- [What is required] Continue the REFRAG explainer below from its last sentence.

- [Extract]
____
RAG · topic 11 of 13

REFRAG

Meta’s relevance-aware pipeline: compress chunks, RL-filter, selectively expand before the decoder.

RAG vs REFRAG

RAGs involve similarity matching between the query vector and the vectors of the additional documents. However, questions are structurally very diﬀerent from answers. Typical RAG systems are well-suited only for lookup-based question-answering systems. For instance, we cannot build a RAG pipeline to summarize the additional data. The LLM never gets info about all the documents in its prompt because the similarity matching step only retrieves top matches. So, it’s pretty clear that RAG has both pros and cons.

● We never have to ﬁne-tune the model, which saves a lot of computing power.

● But this also limits the applicability to speciﬁc types of systems.

RAG vs REFRAG

Most of what we retrieve in RAG setups never actually helps the LLM. As discussed earlier, in classic RAG, when a query arrives:

● You encode it into a vector.

● Fetch similar chunks from vector DB.

● Dump the retrieved context into the LLM.

It typically works, but at a huge cost:

● Most chunks contain irrelevant text.

● The LLM has to process far more tokens.

● You pay for compute, latency, and context.

That’s the exact problem Meta AI’s new method REFRAG solves. It fundamentally rethinks retrieval and the diagram below explains how it works.

Essentially, instead of feeding the LLM every chunk and every token, REFRAG compresses and ﬁlters context at a vector level:

● Chunk compression: Each chunk is encoded into a single compressed embedding, rather than hundreds of token embeddings.
____
- [Data for review]
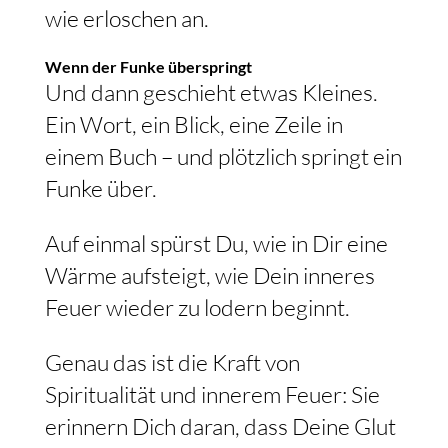
wie erloschen an.
Wenn der Funke überspringt
Und dann geschieht etwas Kleines.
Ein Wort, ein Blick, eine Zeile in
einem Buch – und plötzlich springt ein
Funke über.
Auf einmal spürst Du, wie in Dir eine
Wärme aufsteigt, wie Dein inneres
Feuer wieder zu lodern beginnt.
Genau das ist die Kraft von
Spiritualität und innerem Feuer: Sie
erinnern Dich daran, dass Deine Glut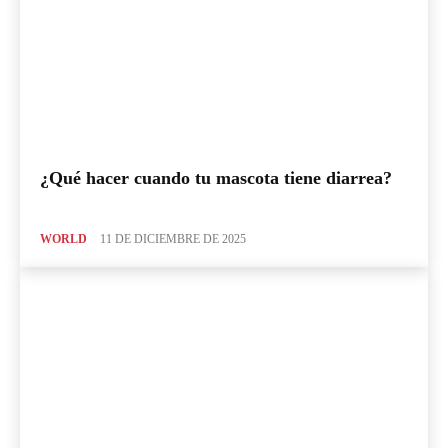
¿Qué hacer cuando tu mascota tiene diarrea?
WORLD
11 DE DICIEMBRE DE 2025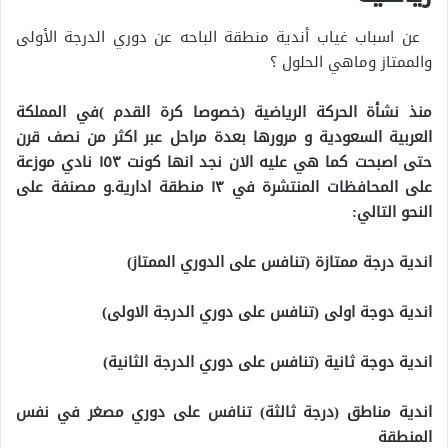
عن اسباب غياب أندية منطقة الباحه عن دوري الدرجة الأولى
والممتاز وماهي الحلول ؟
منذ نشأة الحركة الرياضية (خصوصا كرة القدم )في المملكة
العربية السعودية و مرورها بعدة مراحل عبر اكثر من نصف قرن
حتى اصبحت كما هي عليه الان نجد انها كونت ١٥٣ نادي موزعة
على المحافظات المنتشرة في ١٣ منطقة ادارية.و مصنفة على
النحو التالي:
اندية درجة ممتازة (تنافس على الدوري الممتاز)
اندية دوجة اولى (تنافس على دوري الدرجة الاولى)
اندية دوجة ثانية (تنافس على دوري الدرجة الثانية)
اندية مناطق (درجة ثالثة) تنافس على دوري مصغر في نفس
المنطقة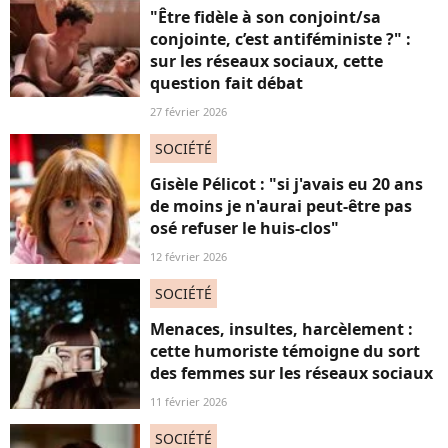
"Être fidèle à son conjoint/sa
conjointe, c’est antiféministe ?" :
sur les réseaux sociaux, cette
question fait débat
27 février 2026
SOCIÉTÉ
Gisèle Pélicot : "si j'avais eu 20 ans
de moins je n'aurai peut-être pas
osé refuser le huis-clos"
12 février 2026
SOCIÉTÉ
Menaces, insultes, harcèlement :
cette humoriste témoigne du sort
des femmes sur les réseaux sociaux
11 février 2026
SOCIÉTÉ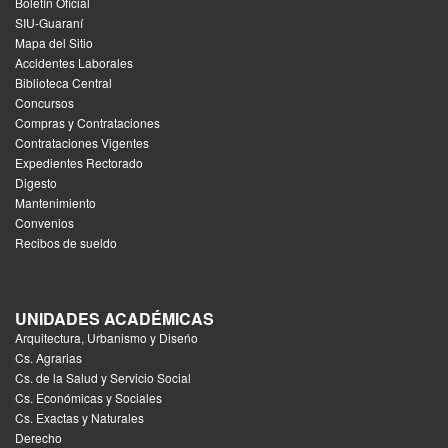
Boletín Oficial
SIU-Guaraní
Mapa del Sitio
Accidentes Laborales
Biblioteca Central
Concursos
Compras y Contrataciones
Contrataciones Vigentes
Expedientes Rectorado
Digesto
Mantenimiento
Convenios
Recibos de sueldo
UNIDADES ACADÉMICAS
Arquitectura, Urbanismo y Diseńo
Cs. Agrarias
Cs. de la Salud y Servicio Social
Cs. Económicas y Sociales
Cs. Exactas y Naturales
Derecho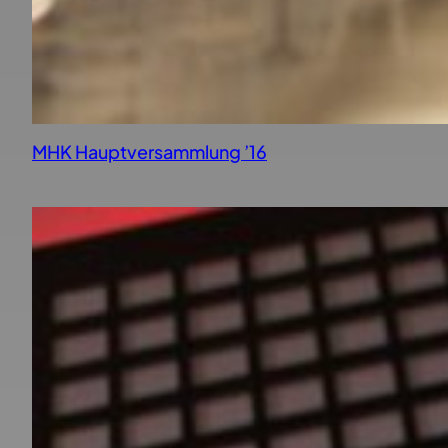
MHK Hauptversammlung ’16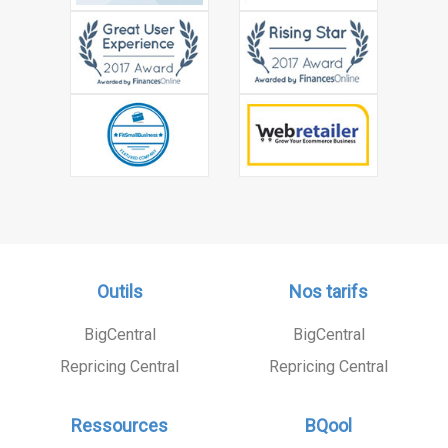
Outils
Nos tarifs
BigCentral
BigCentral
Repricing Central
Repricing Central
Ressources
BQool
____
- [Expected answer]
● Relevance policy: A lightweight RL-trained policy evaluates the compressed embeddings and keeps only the most relevant chunks.

● Selective expansion: Only the chunks chosen by the RL policy are expanded back into their full embeddings and passed to the LLM.

REFRAG: compress chunks to compact vectors, score relevance with a policy, expand only what matters.

This way, the model processes just what matters and ignores the rest. Here's the step-by-step walkthrough:

Step 1-2) Encode the docs and store them in a vector database.

Step 3-5) Encode the full user query and ﬁnd relevant chunks. Also, compute the token-level embeddings for both the query (step 7) and matching chunks.

Step 6) Use a relevance policy (trained via RL) to select chunks to keep.

Step 8) Concatenate the token-level representations of the input query with the token-level embedding of selected chunks and a compressed single-vector representation of the rejected chunks.

Step 9-10) Send all that to the LLM.

The RL step makes REFRAG a more relevance-aware RAG pipeline. Based on the research paper, this approach:

● has 30.85x faster time-to-ﬁrst-token (3.75x better than previous SOTA)

● provides 16x larger context windows

● outperforms LLaMA on 16 RAG benchmarks while using 2–4x fewer decoder tokens.

● leads to no accuracy loss across RAG, summarization, and multi-turn conversation tasks

That means you can process 16x more context at 30x the speed, with the same accuracy.

Key takeaways

Most retrieved tokens never help; REFRAG trims expansion with a learned policy.
Reported gains include faster time-to-first-token and wider effective context.